Haiti, which already was one of the poorest nations in the world, suffered a devastating earthquake in January, which killed hundreds of thousands and left millions homeless.
But even before the earthquake, medical care in Haiti was hard to come by, with some residents living far up in the mountains, inaccessible by vehicle,
And if there is a doctor in the area, Haitians feel “privileged” if they have only a two to three hour walk to the city to get seen by the medical staff, Brown said.
The earthquake brought worldwide attention to a country badly in need of as much help as it can get, Brown said.
“Now everybody’s on board,” he said. “It’s a global humanitarian effort and that’s awesome.”
A team from his church went to Haiti in January, just after the earthquake, and despite their experiences, Brown still intends to go in April.
“Teams usually always come back tired, but excited because they’ve felt like they’ve done something. This one came back and looked like they’d been in a war zone,” Brown said.
No matter a person’s talents or resources, they can always help in some way, he said.

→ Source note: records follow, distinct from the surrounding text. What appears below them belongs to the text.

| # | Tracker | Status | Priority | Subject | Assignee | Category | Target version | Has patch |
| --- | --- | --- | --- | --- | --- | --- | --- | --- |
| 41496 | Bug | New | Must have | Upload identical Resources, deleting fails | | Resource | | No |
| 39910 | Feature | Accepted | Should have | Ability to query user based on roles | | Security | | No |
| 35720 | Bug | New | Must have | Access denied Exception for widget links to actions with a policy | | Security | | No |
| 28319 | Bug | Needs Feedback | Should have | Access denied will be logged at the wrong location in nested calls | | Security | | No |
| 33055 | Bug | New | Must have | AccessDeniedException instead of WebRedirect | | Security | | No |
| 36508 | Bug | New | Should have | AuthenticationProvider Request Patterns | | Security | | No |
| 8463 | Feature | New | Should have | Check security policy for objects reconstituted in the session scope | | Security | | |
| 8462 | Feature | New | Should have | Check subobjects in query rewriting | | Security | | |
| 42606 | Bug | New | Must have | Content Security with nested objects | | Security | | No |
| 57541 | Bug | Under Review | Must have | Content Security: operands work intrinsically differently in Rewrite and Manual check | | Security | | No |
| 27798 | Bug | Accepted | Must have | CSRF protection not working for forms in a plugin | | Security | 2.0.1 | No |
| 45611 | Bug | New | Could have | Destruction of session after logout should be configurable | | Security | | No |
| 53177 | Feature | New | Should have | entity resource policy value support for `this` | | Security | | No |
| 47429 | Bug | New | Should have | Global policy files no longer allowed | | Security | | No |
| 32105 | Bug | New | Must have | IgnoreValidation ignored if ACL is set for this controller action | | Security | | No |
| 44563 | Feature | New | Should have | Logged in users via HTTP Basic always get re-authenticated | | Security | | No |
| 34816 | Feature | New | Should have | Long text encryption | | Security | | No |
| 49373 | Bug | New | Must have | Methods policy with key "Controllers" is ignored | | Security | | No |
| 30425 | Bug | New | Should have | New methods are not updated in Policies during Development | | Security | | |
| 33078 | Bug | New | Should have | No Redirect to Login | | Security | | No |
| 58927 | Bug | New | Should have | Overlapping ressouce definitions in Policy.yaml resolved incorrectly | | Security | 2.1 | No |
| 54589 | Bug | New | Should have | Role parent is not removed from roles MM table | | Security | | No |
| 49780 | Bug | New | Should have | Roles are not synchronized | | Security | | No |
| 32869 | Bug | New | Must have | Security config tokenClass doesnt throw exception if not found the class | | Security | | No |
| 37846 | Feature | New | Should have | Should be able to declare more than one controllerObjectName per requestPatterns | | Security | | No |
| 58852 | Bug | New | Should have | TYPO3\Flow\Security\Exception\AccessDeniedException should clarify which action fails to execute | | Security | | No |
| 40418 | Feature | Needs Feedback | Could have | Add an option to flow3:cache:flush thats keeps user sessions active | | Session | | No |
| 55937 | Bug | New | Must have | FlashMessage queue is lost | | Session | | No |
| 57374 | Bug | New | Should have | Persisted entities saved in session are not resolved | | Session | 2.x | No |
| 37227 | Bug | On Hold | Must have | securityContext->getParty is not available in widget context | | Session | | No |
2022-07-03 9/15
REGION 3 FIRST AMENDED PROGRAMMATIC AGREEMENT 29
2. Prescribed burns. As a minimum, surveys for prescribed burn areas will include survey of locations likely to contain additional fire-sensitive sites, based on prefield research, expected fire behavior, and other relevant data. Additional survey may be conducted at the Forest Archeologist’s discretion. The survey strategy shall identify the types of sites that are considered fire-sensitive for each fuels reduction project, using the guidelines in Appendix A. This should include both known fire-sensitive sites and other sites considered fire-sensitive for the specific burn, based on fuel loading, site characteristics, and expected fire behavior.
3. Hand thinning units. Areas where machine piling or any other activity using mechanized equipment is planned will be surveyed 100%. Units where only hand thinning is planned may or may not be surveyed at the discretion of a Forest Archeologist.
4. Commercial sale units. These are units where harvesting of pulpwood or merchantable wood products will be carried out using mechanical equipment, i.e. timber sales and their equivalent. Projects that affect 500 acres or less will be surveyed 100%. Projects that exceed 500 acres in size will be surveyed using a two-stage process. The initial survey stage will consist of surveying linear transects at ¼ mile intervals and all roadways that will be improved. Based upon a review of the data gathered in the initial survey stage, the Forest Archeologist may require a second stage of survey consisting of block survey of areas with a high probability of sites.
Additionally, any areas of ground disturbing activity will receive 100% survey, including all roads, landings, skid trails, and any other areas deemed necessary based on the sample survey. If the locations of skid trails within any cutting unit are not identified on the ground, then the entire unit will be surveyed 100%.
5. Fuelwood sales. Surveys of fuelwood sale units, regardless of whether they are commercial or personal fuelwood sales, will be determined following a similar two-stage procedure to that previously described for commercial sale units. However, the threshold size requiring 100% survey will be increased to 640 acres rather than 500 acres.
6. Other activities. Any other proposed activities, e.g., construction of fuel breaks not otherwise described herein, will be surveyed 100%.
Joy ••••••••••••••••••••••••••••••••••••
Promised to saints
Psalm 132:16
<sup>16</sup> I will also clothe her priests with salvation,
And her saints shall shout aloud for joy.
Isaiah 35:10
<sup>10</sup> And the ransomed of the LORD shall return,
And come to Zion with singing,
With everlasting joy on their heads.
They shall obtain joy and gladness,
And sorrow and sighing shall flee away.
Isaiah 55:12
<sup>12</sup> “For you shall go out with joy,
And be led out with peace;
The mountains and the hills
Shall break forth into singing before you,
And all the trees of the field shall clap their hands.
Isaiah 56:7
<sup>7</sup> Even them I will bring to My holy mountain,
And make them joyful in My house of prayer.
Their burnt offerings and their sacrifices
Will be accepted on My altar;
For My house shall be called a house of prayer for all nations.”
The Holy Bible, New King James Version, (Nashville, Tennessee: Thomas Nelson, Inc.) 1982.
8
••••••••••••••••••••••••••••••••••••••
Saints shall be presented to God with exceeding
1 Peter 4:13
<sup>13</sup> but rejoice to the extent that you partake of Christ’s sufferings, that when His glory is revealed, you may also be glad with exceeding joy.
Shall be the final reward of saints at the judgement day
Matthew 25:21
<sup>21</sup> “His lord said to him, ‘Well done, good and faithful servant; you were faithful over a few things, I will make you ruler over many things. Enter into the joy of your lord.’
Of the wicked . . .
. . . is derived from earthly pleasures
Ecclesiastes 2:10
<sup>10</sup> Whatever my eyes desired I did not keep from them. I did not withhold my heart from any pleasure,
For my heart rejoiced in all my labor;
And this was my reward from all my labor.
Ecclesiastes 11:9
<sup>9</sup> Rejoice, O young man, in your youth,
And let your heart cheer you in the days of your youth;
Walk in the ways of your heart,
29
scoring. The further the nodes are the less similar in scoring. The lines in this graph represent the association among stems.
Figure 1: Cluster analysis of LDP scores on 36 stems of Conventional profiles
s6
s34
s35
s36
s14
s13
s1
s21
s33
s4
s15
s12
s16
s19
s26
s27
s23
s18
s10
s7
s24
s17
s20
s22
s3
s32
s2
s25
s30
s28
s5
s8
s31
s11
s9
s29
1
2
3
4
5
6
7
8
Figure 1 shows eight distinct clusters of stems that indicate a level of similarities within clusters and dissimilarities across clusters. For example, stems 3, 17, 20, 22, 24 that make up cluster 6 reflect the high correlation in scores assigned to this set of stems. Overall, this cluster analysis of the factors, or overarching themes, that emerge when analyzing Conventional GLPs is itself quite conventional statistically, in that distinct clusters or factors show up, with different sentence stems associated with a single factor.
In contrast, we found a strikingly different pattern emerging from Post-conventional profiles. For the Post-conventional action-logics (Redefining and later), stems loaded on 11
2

“Some people can help others to go, some can provide supplies, and I’ve been given the ability to do something like this, an opportunity to share God’s love,” he said. “I think we have a moral and a Christian duty to help others in need.”
Rather than cart in more supplies and try to do medical care on his own, Brown said this time he would most likely connect up with a clinic that is already running and help there.
He has also been asked to help design a medical clinic that can be built modularly, so services can be expanded upon while still offering care.
They will build a front room to help people with immediate needs, such as cuts and infections, and while that is still running, add on an operating room, an obstetrics section and a recovery room.
Brown’s giving spirit extends to people in Washington County as well.
He and Montag opened the clinic in Jonesborough because Telford and the areas between Johnson City and Greeneville tend to be medically underserved.
The clinic will be open early and late, to accomodate before-school and after-work visits, and soon will be able to provide all mandatory childhood vaccines, something that would normally require traveling out of the area, Brown said.
Brown lives in Colonial Heights with his wife, Michelle. They have two children in college, Chris and Laura.